▶ [Task to complete]
Begin at the line containing "ring pip: (194, 21)" and end at the final line of the entries. Please reproduce those lines exactly.

▶ [Data supplied]

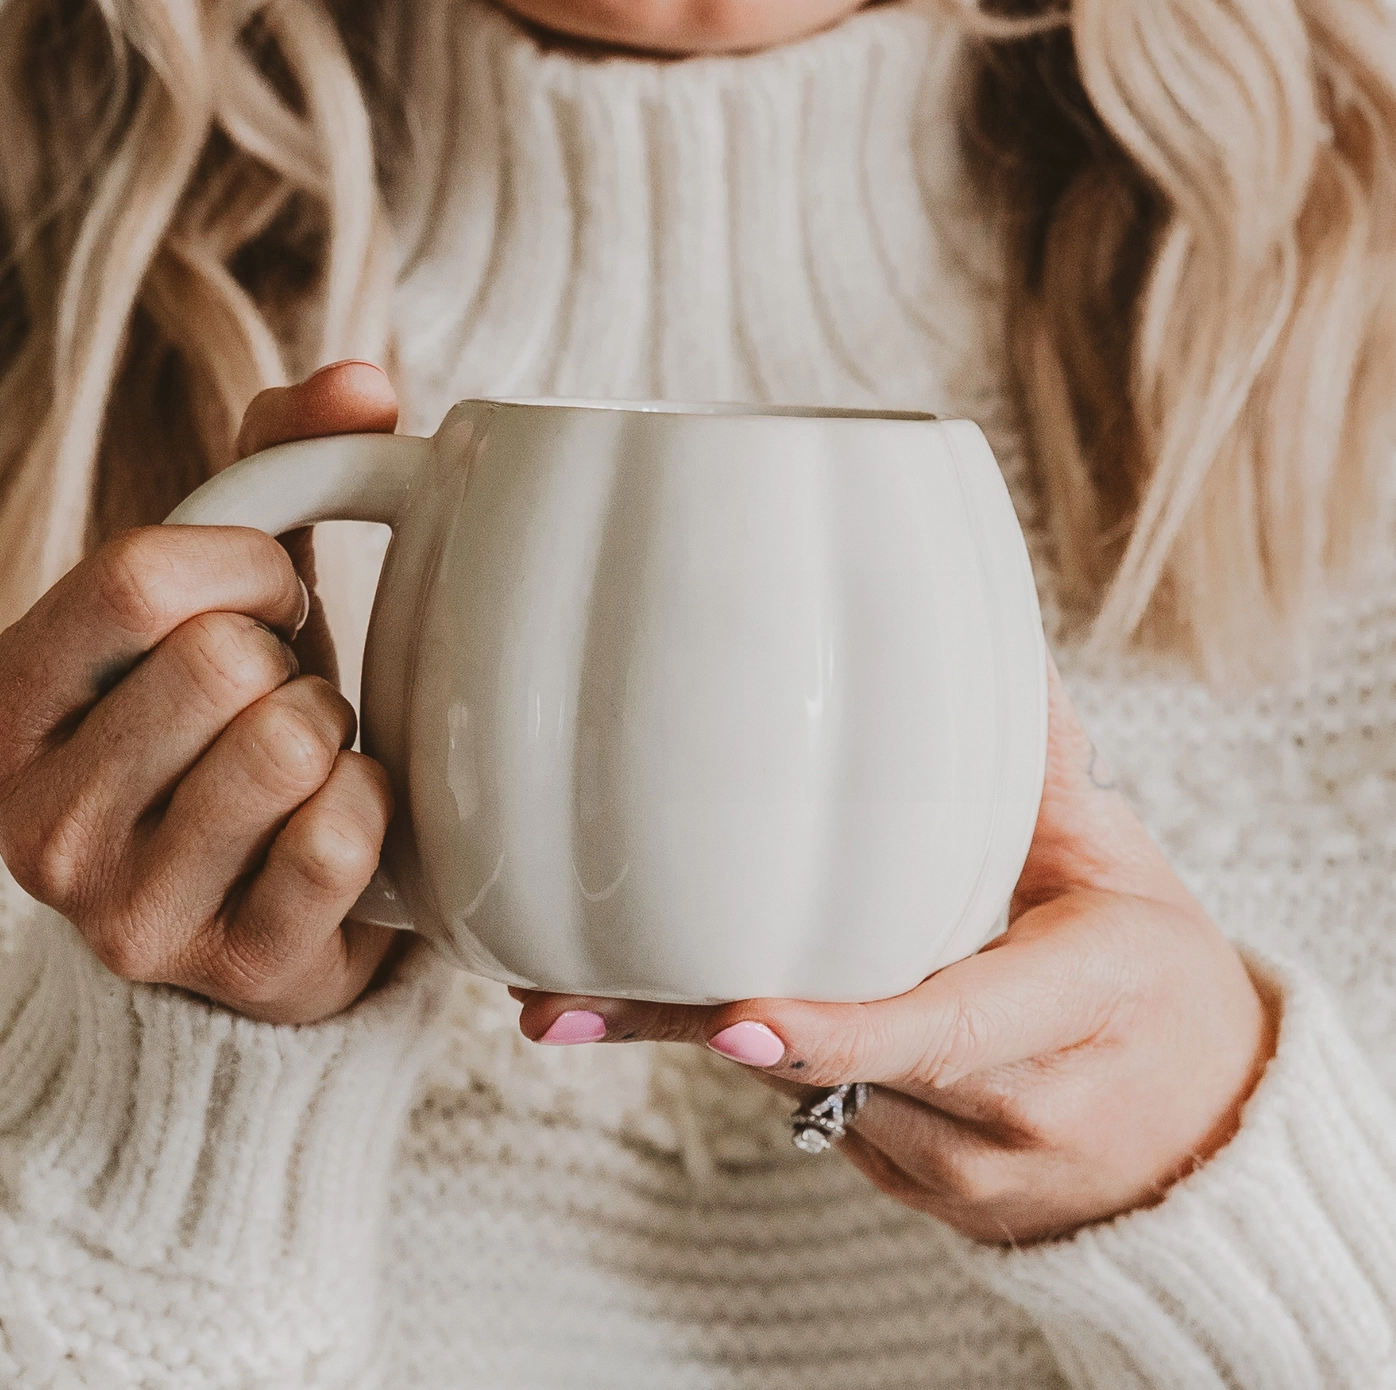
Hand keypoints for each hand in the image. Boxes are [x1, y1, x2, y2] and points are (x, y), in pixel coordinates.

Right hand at [0, 362, 403, 1024]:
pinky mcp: (232, 968)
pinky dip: (373, 809)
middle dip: (292, 664)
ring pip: (288, 746)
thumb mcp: (223, 598)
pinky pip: (341, 837)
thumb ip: (275, 469)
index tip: (268, 599)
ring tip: (309, 764)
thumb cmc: (230, 730)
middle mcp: (38, 821)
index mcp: (10, 704)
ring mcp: (127, 912)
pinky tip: (345, 824)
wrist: (250, 912)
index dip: (245, 567)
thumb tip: (362, 380)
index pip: (140, 576)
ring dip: (333, 735)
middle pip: (224, 664)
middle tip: (287, 699)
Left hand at [514, 655, 1279, 1243]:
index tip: (735, 1017)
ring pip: (812, 1099)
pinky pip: (826, 1122)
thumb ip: (1047, 774)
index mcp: (1081, 1011)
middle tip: (563, 1003)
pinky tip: (706, 1016)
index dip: (839, 1029)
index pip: (949, 1028)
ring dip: (720, 1037)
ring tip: (587, 997)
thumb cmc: (1157, 986)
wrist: (1201, 1143)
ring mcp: (967, 1174)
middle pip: (841, 1070)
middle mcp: (1018, 1112)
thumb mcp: (1123, 870)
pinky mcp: (926, 1198)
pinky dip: (770, 1063)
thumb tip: (994, 654)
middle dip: (704, 1031)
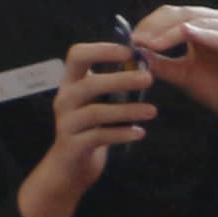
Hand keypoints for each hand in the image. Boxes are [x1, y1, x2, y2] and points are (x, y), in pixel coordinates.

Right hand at [14, 43, 159, 216]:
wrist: (70, 167)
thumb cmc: (91, 127)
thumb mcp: (99, 101)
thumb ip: (116, 84)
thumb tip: (147, 63)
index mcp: (71, 83)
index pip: (77, 55)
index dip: (102, 49)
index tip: (130, 51)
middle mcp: (64, 99)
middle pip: (89, 84)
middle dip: (120, 80)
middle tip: (149, 78)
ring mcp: (66, 123)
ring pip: (96, 112)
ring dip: (127, 110)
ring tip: (153, 111)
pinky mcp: (73, 145)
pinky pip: (99, 136)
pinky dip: (121, 134)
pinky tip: (140, 133)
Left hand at [127, 4, 217, 144]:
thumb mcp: (183, 74)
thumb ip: (160, 62)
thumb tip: (133, 52)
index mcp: (205, 26)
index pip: (171, 15)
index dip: (148, 24)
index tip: (129, 40)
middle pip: (180, 13)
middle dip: (154, 27)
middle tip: (135, 40)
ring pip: (194, 21)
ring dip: (168, 32)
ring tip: (148, 44)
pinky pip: (217, 35)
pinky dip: (199, 34)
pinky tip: (184, 34)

▶ [Solution to the problem]
ring pip: (194, 21)
ring dip: (168, 32)
ring tip: (148, 44)
pinky pip: (217, 35)
pinky dip: (199, 34)
pinky tip: (184, 34)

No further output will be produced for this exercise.